▶ **Work to complete**: A verbatim transcript of the lines below, starting at the first and ending with the one that holds "- [4ever CLI", is what should be produced.

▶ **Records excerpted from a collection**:
--- START ---

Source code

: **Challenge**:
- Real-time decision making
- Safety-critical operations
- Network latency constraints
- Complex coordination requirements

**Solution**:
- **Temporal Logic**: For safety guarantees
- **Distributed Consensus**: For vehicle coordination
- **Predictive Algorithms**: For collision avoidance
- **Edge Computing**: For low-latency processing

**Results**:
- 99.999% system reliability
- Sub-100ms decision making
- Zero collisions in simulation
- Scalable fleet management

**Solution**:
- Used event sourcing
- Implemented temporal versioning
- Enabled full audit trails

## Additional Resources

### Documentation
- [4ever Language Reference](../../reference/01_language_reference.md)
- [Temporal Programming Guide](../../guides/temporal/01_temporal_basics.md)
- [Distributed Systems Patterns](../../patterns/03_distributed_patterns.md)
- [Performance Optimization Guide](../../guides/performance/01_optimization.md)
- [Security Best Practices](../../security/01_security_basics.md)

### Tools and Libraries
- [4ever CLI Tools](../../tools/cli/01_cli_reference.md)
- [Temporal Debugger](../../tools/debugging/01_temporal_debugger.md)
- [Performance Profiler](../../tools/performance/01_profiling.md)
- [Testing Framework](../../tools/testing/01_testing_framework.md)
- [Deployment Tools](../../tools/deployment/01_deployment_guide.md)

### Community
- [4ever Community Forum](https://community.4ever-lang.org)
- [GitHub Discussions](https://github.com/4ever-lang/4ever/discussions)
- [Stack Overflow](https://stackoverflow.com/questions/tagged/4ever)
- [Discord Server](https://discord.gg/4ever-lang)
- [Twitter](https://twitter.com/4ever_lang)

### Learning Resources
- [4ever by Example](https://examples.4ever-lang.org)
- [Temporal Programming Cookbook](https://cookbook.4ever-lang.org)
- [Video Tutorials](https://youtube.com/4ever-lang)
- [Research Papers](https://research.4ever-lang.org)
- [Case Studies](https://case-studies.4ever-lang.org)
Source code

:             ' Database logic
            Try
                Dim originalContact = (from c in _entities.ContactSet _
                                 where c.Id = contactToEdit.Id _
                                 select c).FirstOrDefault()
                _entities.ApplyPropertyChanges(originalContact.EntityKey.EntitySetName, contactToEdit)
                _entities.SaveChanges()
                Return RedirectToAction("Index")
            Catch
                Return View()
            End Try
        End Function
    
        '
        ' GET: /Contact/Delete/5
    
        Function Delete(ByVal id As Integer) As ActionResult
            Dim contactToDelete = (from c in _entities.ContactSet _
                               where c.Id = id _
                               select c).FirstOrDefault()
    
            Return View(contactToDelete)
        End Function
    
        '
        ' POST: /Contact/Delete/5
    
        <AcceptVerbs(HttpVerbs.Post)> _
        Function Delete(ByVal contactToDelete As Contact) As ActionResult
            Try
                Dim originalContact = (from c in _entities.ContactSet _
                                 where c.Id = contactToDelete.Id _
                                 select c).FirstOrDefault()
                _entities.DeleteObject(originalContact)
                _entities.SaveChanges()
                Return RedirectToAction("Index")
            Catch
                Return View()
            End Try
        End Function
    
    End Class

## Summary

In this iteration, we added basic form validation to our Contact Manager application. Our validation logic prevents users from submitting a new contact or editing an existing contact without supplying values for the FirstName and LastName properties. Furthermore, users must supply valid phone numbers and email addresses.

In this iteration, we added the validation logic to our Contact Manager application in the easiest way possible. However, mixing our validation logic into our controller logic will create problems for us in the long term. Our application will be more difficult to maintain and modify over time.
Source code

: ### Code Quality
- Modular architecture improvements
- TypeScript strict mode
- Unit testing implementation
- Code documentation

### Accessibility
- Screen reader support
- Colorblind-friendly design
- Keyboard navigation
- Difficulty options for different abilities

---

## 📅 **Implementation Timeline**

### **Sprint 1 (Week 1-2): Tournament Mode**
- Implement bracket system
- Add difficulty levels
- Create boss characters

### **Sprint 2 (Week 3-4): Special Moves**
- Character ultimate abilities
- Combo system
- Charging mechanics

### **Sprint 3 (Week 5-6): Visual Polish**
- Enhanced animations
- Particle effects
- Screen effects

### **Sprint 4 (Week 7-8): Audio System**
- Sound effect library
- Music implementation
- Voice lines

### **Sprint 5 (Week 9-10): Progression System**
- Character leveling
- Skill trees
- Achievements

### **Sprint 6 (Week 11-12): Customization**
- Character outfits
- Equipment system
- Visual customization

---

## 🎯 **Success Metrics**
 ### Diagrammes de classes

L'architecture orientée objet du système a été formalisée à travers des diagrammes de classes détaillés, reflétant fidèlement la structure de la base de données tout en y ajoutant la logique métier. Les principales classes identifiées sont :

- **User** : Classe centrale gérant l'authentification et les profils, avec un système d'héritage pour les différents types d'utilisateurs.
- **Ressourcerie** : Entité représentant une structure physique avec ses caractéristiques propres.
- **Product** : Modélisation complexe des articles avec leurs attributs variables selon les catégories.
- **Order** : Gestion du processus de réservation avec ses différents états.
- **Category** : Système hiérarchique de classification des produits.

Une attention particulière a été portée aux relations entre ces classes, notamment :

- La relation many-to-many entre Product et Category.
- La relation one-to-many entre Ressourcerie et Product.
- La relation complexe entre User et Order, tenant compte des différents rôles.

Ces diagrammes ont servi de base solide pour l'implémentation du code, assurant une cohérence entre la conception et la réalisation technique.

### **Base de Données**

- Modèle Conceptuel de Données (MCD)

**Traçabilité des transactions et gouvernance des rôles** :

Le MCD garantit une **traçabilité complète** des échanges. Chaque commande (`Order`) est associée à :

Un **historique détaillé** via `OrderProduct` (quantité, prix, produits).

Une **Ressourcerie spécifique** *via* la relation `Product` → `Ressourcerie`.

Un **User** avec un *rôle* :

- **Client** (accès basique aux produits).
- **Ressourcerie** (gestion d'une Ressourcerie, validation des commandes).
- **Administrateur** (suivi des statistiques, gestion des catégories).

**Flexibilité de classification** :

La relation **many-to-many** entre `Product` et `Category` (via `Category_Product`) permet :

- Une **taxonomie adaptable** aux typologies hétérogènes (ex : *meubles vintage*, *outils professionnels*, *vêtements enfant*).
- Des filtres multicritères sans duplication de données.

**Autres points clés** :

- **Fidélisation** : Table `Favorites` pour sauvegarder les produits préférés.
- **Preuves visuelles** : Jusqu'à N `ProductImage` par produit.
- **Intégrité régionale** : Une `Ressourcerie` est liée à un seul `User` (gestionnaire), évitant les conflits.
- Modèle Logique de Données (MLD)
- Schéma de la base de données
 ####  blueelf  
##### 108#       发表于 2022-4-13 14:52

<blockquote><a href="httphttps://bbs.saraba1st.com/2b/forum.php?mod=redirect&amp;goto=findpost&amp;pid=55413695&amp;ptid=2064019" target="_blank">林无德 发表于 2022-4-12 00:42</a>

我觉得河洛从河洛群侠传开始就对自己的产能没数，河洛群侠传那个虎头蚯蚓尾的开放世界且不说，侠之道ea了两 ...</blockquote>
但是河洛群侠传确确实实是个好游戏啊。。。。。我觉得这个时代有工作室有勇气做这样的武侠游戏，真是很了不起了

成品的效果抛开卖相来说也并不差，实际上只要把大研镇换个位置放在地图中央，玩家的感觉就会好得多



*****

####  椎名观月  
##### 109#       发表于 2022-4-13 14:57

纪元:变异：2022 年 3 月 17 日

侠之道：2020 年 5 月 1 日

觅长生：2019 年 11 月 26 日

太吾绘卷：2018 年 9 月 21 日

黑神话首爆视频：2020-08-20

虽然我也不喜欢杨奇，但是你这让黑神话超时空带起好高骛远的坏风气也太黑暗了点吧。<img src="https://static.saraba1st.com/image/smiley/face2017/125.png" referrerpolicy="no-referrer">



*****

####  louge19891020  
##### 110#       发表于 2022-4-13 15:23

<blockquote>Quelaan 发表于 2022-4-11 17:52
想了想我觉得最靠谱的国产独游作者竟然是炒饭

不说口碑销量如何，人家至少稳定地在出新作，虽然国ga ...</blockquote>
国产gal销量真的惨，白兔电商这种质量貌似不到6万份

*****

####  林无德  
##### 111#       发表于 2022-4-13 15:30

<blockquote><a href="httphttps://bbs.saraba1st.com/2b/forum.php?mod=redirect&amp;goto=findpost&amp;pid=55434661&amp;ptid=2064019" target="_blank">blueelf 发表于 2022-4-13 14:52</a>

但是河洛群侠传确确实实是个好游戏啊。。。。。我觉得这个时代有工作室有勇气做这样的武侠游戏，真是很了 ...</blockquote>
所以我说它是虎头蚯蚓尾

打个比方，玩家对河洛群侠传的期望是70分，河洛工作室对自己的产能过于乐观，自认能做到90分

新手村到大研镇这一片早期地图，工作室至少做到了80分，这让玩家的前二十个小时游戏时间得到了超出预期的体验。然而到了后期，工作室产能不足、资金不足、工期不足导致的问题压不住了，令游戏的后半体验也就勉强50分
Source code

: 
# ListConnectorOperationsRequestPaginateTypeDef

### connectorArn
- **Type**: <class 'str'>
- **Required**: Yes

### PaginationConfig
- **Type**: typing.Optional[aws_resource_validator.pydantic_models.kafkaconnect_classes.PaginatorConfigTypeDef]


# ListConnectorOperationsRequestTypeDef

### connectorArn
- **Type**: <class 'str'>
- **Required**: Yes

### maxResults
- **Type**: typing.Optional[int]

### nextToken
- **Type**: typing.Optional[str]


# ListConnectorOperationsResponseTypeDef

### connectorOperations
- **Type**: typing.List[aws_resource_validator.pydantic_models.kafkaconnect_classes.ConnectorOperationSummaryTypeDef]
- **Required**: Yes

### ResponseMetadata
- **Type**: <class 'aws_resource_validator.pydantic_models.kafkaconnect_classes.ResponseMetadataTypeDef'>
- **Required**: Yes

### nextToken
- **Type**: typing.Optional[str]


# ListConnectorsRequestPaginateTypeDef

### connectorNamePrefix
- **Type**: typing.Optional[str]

--- END ---

▶ **Answer to this task**:
Source code

: **Challenge**:
- Real-time decision making
- Safety-critical operations
- Network latency constraints
- Complex coordination requirements

**Solution**:
- **Temporal Logic**: For safety guarantees
- **Distributed Consensus**: For vehicle coordination
- **Predictive Algorithms**: For collision avoidance
- **Edge Computing**: For low-latency processing

**Results**:
- 99.999% system reliability
- Sub-100ms decision making
- Zero collisions in simulation
- Scalable fleet management

**Solution**:
- Used event sourcing
- Implemented temporal versioning
- Enabled full audit trails

## Additional Resources

### Documentation
- [4ever Language Reference](../../reference/01_language_reference.md)
- [Temporal Programming Guide](../../guides/temporal/01_temporal_basics.md)
- [Distributed Systems Patterns](../../patterns/03_distributed_patterns.md)
- [Performance Optimization Guide](../../guides/performance/01_optimization.md)
- [Security Best Practices](../../security/01_security_basics.md)

### Tools and Libraries
- [4ever CLI Tools](../../tools/cli/01_cli_reference.md)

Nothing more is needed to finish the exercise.